Despite the U.S. president’s closeness with the Saudi royal family, he opposes OPEC’s market manipulation because higher oil prices could lead to higher gasoline prices in the United States, which could hurt the U.S. economy and possibly his reelection chances in 2020.
But Why Should Trump Even Care About Aramco?
Says John Kilduff, founding partner at New York energy hedge fund Again Capital and an expert commentator on the political implications of oil:
“The Saudis want a great listing for Aramco. We get it. But do you seriously think Trump cares more about them than his reelection in 2020?”
As Reuters oil analyst John Kemp reasoned in a May blog, “the president calculates, correctly, that the marginal voter in his electoral coalition in 2016 and likely again in 2020 is a motorist in the Midwest rather than a driller in Texas.”
Kemp adds that Trump “risks losing more voters from a rise in (gas) prices than he does from a fall”.
It explains why Trump spent so much of his energy fighting OPEC in the run-up to the November 2018 midterm U.S. elections.
Trump Could Consider Iranian Waivers Again ...
Last year, Trump used his charm offensive with Saudi royals first to get them to raise production ahead of the midterm elections, to enjoy some immediate relief from lower oil prices. Then he gave sanction waivers to importers of Iranian oil, flooding the market with supply. That move alone wiped 40% off oil prices over just two months.
It’s unlikely that Trump will be able to pull off such a stunt again with the cooperation of the Saudis. But if global oil supplies really tighten from additional OPEC cuts, the president could again signal that he’s ready to consider sanction waivers or even a diplomatic settlement with Iran despite the hostilities between the two sides this year.
As Kilduff puts it:
“Anything’s possible with Trump. You just have to imagine it and he’ll do it.”
… Or He Could Start Tweeting Again About Oil
One other thing Trump could do—and that he does exceedingly well—is to tweet negatively about high oil prices and the damage it is doing to the U.S. and global economies.
A typical tweet would ring like this: “Gas prices are up & they are doing little to help. This must be a two-way street. REDUCE PRICING NOW!”
There's little doubt whom Trump refers to whenever he uses "they" in a sentence about high energy prices: OPEC.

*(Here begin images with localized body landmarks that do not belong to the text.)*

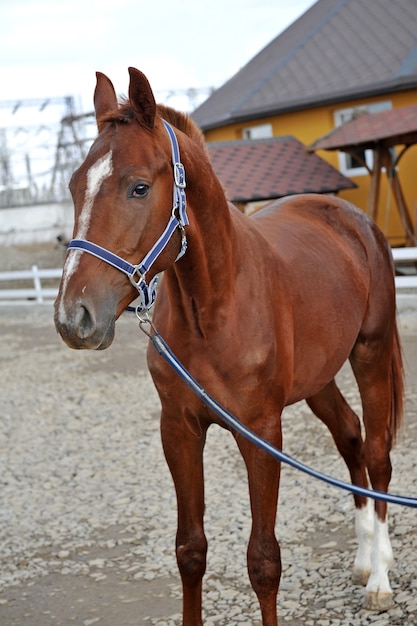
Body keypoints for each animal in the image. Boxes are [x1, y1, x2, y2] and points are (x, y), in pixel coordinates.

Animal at [53, 68, 402, 624]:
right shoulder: (179, 430)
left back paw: (381, 579)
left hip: (370, 352)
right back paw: (366, 560)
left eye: (138, 187)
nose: (74, 317)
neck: (215, 307)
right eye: (73, 186)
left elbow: (263, 561)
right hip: (319, 376)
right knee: (350, 438)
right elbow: (190, 550)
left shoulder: (261, 433)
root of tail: (352, 217)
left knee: (377, 454)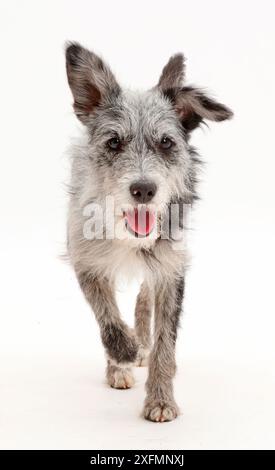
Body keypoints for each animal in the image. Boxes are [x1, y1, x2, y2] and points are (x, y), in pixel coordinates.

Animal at [64, 43, 233, 422]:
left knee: (144, 297)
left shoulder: (171, 269)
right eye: (113, 142)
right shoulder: (85, 260)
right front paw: (122, 353)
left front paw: (160, 399)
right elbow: (107, 315)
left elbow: (164, 343)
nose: (143, 189)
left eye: (167, 143)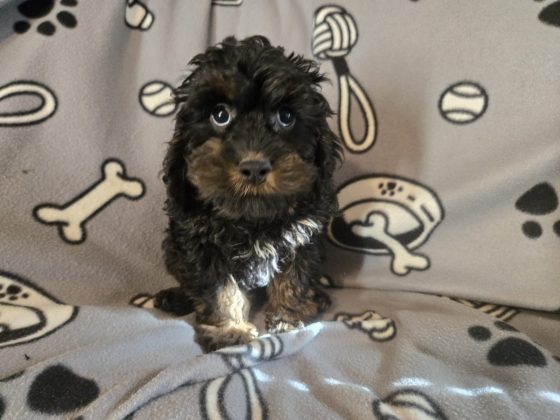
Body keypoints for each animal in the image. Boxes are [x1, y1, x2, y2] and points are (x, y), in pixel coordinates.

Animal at [155, 36, 342, 352]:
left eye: (286, 116)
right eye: (220, 115)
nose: (254, 167)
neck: (253, 218)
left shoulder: (302, 236)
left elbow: (293, 277)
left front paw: (288, 317)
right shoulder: (200, 242)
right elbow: (219, 287)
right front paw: (230, 330)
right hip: (173, 247)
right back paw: (176, 297)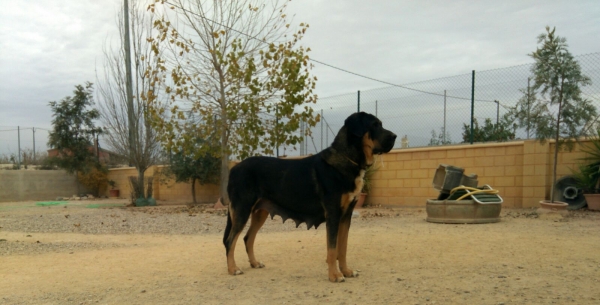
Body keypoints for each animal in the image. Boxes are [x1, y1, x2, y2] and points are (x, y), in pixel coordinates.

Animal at [223, 111, 396, 280]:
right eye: (374, 125)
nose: (394, 136)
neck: (348, 159)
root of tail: (234, 169)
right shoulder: (333, 214)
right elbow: (332, 249)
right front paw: (334, 275)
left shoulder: (346, 215)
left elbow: (343, 248)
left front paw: (346, 271)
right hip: (242, 210)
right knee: (230, 240)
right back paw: (233, 269)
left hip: (260, 212)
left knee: (247, 238)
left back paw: (254, 263)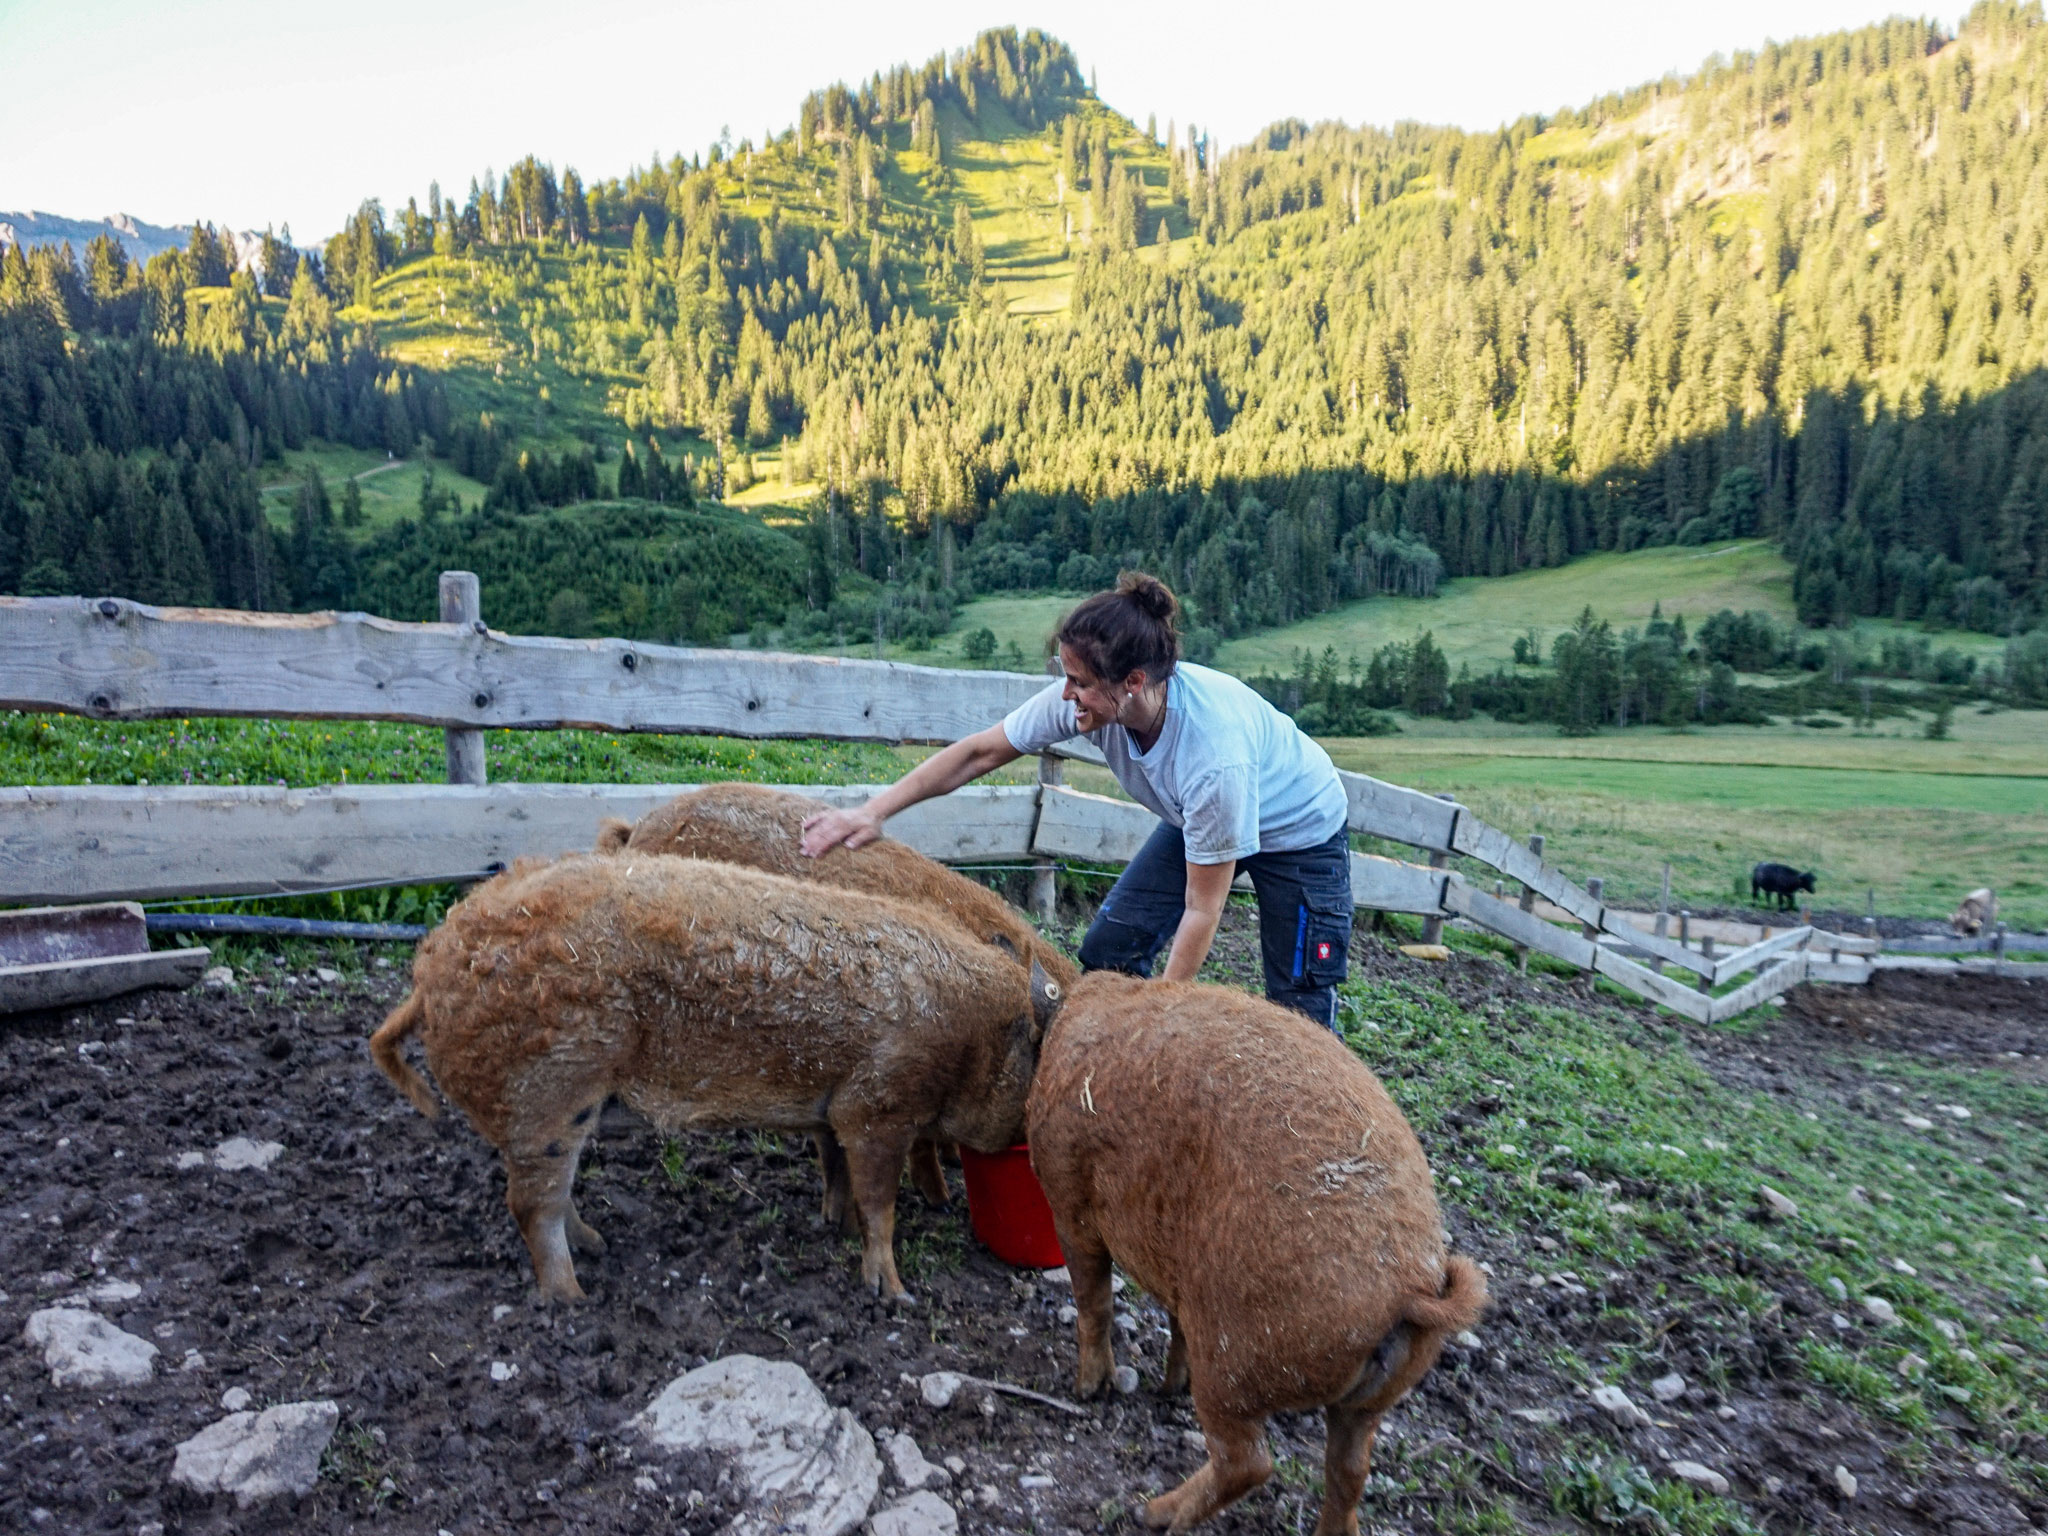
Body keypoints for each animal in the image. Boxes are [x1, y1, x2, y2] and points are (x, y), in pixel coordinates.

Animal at [370, 856, 1064, 1310]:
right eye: (1036, 1065)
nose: (1028, 1142)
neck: (973, 1033)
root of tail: (428, 972)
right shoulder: (879, 1105)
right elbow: (879, 1204)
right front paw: (893, 1296)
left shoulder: (834, 1107)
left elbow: (834, 1168)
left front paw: (832, 1226)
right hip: (546, 1093)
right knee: (530, 1205)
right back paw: (574, 1300)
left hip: (552, 1114)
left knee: (552, 1196)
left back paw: (598, 1246)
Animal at [1032, 978, 1482, 1531]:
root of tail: (1412, 1291)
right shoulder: (1182, 1275)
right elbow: (1173, 1325)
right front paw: (1168, 1387)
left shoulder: (1069, 1202)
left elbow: (1093, 1299)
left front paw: (1086, 1390)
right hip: (1370, 1401)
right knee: (1351, 1470)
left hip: (1236, 1362)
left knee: (1249, 1463)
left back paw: (1155, 1513)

While the long-term impact of such tweets on oil prices is hard to quantify, on some occasions, Brent and U.S. crude have fallen 2% or more in a day after a particularly damaging Trump tweet.
Trade War Helps Trump To Keep Oil Down
And the U.S. president may have his work in suppressing oil prices cut out now by the seemingly never-ending U.S.-China trade war, which continues to hang heavily over the global economy and energy market sentiment. A negative Trump tweet on China, in most cases now, is a negative tweet for oil.
There’s no saying when Trump will turn his full attention to fighting OPEC, though a safe bet might be when U.S. pump prices are closer to $3 per gallon. The national average for gasoline has stayed at or below $2.60 for months now, according to American Automobile Association—explaining why the oil market has also remained under the president’s radar for a while.
Don’t Forget Shale And Other Non-OPEC Production
And Trump may not even have to do all the battle against oil himself, particularly if the rally in crude gets strong enough to stir another huge uptick in U.S. production that will ultimately push the market back down.
Shale, the bastion of U.S. crude output, might have slowed this year, but it continues to help the country churn out a world record of 12.9 million barrels per day.
As a Bloomberg story suggested on Monday, OPEC is making an audacious bet that 2020 will mark the end of the golden age of shale as U.S. drillers continue making cutbacks. Yet, the story also argues, non-OPEC production continues to flourish in Brazil and Norway, posing newer headaches for OPEC.
To sum up, Abdulaziz and OPEC have many adversaries, and Trump is one nemesis they shouldn’t ignore.